Und weil Ebel sehr oft danach gefragt werde: „Wir werden keine Auskünfte über die Wohnorte derjenigen geben, die positiv auf das Corona-Virus getestet wurden. Unser Amtsarzt unterliegt der ärztlichen Schweigepflicht, der auch ich mich nicht widersetzen kann und will.“ Allerdings: Für Dienstag ist eine Online-Pressekonferenz anberaumt, bei der einige Fragen geklärt werden sollen.

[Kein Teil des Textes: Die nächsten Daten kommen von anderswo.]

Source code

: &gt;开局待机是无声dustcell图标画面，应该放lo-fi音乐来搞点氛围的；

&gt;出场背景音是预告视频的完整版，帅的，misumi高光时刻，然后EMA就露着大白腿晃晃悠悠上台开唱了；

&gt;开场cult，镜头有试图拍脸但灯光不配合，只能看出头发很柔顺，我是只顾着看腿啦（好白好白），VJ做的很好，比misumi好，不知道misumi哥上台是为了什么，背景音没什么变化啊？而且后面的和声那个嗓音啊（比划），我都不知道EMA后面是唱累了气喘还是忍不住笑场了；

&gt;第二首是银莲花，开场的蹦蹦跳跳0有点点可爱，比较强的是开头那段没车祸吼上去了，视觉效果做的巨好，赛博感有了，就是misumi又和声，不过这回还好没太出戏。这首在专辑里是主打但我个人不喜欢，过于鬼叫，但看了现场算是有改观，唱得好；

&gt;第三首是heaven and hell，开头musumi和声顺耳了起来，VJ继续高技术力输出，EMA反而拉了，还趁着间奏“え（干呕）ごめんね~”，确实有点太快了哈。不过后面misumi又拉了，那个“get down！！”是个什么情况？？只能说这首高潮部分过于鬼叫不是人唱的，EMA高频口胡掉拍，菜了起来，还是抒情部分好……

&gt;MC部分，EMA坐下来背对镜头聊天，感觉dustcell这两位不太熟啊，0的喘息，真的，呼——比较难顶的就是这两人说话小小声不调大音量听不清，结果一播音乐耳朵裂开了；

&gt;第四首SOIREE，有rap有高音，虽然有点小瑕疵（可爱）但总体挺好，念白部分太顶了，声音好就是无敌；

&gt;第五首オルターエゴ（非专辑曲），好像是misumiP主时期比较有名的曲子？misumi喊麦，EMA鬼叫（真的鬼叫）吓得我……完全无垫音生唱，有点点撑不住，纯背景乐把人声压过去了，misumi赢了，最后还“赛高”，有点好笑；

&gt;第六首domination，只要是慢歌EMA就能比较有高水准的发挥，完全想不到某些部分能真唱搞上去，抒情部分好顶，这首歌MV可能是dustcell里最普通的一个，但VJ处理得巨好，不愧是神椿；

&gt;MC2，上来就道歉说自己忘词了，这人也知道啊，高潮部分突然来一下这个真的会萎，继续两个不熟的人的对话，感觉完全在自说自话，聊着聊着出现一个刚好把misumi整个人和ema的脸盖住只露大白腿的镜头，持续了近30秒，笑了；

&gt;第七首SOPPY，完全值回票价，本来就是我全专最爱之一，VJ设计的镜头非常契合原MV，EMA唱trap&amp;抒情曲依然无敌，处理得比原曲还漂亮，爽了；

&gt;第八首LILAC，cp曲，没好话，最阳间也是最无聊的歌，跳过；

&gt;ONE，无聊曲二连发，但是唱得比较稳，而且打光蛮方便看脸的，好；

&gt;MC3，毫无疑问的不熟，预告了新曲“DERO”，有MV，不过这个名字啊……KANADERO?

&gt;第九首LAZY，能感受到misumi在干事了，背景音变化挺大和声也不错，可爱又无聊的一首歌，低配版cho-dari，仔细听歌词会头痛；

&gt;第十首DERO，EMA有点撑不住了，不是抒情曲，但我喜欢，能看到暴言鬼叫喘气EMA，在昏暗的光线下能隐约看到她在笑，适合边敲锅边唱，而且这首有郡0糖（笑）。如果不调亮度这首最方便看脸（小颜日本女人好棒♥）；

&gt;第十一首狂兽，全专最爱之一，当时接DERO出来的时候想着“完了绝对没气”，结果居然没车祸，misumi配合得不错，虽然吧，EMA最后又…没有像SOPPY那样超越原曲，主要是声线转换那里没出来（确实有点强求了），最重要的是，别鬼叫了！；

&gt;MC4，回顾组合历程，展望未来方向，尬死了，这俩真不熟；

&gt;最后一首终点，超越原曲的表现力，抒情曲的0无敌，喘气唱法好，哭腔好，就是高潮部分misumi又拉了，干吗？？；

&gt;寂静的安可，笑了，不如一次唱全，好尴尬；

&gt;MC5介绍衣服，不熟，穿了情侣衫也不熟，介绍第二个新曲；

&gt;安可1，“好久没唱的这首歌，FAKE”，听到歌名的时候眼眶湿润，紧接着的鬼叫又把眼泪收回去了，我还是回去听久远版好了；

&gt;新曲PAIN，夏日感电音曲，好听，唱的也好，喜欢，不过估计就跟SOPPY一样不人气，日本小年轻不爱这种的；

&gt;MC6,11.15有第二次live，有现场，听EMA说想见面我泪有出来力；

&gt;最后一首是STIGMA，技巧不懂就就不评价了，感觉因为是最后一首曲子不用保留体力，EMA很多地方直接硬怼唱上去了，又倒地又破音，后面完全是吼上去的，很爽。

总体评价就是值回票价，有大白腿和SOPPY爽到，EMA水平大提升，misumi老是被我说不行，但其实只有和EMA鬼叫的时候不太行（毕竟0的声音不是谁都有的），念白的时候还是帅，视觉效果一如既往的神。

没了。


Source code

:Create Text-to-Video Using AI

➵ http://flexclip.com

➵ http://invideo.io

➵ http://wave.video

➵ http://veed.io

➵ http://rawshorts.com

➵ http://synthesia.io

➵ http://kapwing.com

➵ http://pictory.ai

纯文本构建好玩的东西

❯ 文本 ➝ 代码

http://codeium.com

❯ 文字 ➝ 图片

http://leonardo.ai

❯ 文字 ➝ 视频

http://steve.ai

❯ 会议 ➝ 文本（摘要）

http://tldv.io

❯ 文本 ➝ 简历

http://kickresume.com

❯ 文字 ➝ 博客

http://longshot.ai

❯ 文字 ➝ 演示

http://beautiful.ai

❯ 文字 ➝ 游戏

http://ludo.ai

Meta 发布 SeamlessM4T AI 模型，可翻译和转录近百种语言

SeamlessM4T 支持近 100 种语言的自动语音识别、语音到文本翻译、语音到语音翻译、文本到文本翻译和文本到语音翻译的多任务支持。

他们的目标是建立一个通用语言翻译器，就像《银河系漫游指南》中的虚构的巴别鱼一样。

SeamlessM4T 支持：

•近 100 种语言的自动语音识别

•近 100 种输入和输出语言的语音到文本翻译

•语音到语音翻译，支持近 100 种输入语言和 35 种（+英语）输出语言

Welches Ausmaß der Infizierungsfall im Meiner Hort letztlich annimmt, bleibt ebenfalls weiter ein Geheimnis – des Kreises. Angaben über Quarantäne- und Verdachtsfälle werden seit vergangenem Freitag nicht mehr an die Öffentlichkeit gegeben. Nicht einmal die Kommunalen Verwaltungen sind im Bilde: „Der Kreis sagt uns nicht, wie viele Fälle es im Papenteich gibt“, sagt Samtgemeinde-Bürgermeisterin Ines Kielhorn. Die Informationspolitik sei von Anfang an ein Kritikpunkt gewesen. Andererseits glaube sie, dass das Gesundheitsamt dadurch einer Verunsicherung entgegenwirken wolle. Auch Gemeinde-Bürgermeisterin Ute Heinsohn-Buchmann fehlt der Überblick. Sie weiß nur: „Fünf Hort-Mitarbeiterinnen sind nun in Quarantäne. Wir kriegen sonst überhaupt keine Informationen.“ Zurzeit brauche aber auch überhaupt kein Kita-Mitarbeiter zur Arbeit zu kommen, denn die Notgruppen seien bis jetzt nicht nötig gewesen.